Activity: Copy nothing from the entries below except the lines from the one containing "unpinned | message/file uri |" through the one containing "deleled | file uri |", and copy those exactly.

Records:
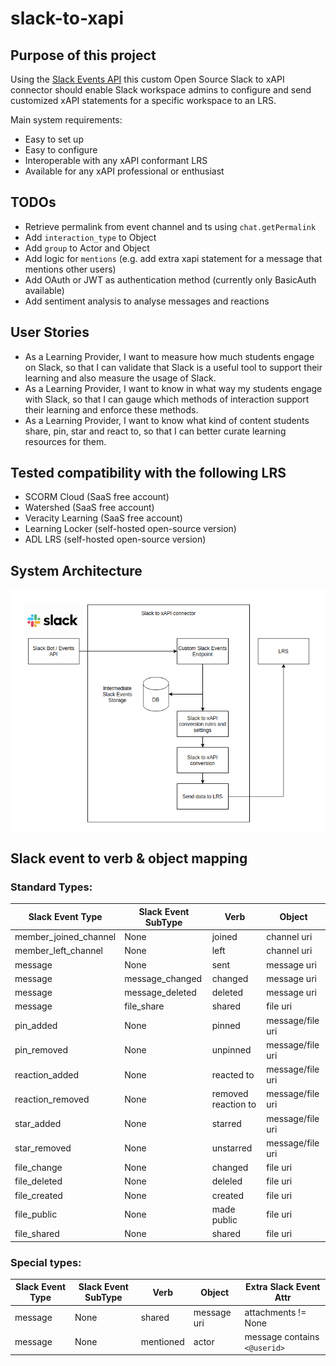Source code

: # slack-to-xapi

## Purpose of this project

Using the [Slack Events API](https://api.slack.com/events-api) this custom Open Source Slack to xAPI connector should enable Slack workspace admins to configure and send customized xAPI statements for a specific workspace to an LRS.

Main system requirements:
 - Easy to set up
 - Easy to configure
 - Interoperable with any xAPI conformant LRS
 - Available for any xAPI professional or enthusiast

## TODOs

- Retrieve permalink from event channel and ts using `chat.getPermalink`
- Add `interaction_type` to Object
- Add `group` to Actor and Object
- Add logic for `mentions` (e.g. add extra xapi statement for a message that mentions other users)
- Add OAuth or JWT as authentication method (currently only BasicAuth available)
- Add sentiment analysis to analyse messages and reactions

## User Stories

- As a Learning Provider, I want to measure how much students engage on Slack, so that I can validate that Slack is a useful tool to support their learning and also measure the usage of Slack.
- As a Learning Provider, I want to know in what way my students engage with Slack, so that I can gauge which methods of interaction support their learning and enforce these methods.
- As a Learning Provider, I want to know what kind of content students share, pin, star and react to, so that I can better curate learning resources for them.

## Tested compatibility with the following LRS

- SCORM Cloud (SaaS free account)
- Watershed (SaaS free account)
- Veracity Learning (SaaS free account)
- Learning Locker (self-hosted open-source version)
- ADL LRS (self-hosted open-source version)

## System Architecture

![System Architecture Diagram](https://github.com/stefdworschak/slack-to-xapi/blob/master/misc/system_architecture.png?raw=true)

## Slack event to verb & object mapping

### Standard Types:

| Slack Event Type | Slack Event SubType | Verb | Object | 
| --- | --- | --- | --- |
| member_joined_channel | None | joined | channel uri |
| member_left_channel | None | left | channel uri |
| message | None | sent | message uri |
| message | message_changed | changed | message uri |
| message | message_deleted | deleted | message uri |
| message | file_share | shared | file uri |
| pin_added | None | pinned | message/file uri |
| pin_removed | None | unpinned | message/file uri |
| reaction_added | None | reacted to | message/file uri |
| reaction_removed | None | removed reaction to | message/file uri |
| star_added | None | starred | message/file uri |
| star_removed | None | unstarred | message/file uri |
| file_change | None | changed | file uri |
| file_deleted | None | deleled | file uri |
| file_created | None | created | file uri |
| file_public | None | made public | file uri |
| file_shared | None | shared | file uri |

### Special types: 
| Slack Event Type | Slack Event SubType | Verb | Object | Extra Slack Event Attr |
| --- | --- | --- | --- | ---| 
| message | None | shared | message uri | attachments != None |
| message | None | mentioned | actor | message contains `<@userid>` |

Solution to the problem:
| pin_removed | None | unpinned | message/file uri |
| reaction_added | None | reacted to | message/file uri |
| reaction_removed | None | removed reaction to | message/file uri |
| star_added | None | starred | message/file uri |
| star_removed | None | unstarred | message/file uri |
| file_change | None | changed | file uri |
| file_deleted | None | deleled | file uri |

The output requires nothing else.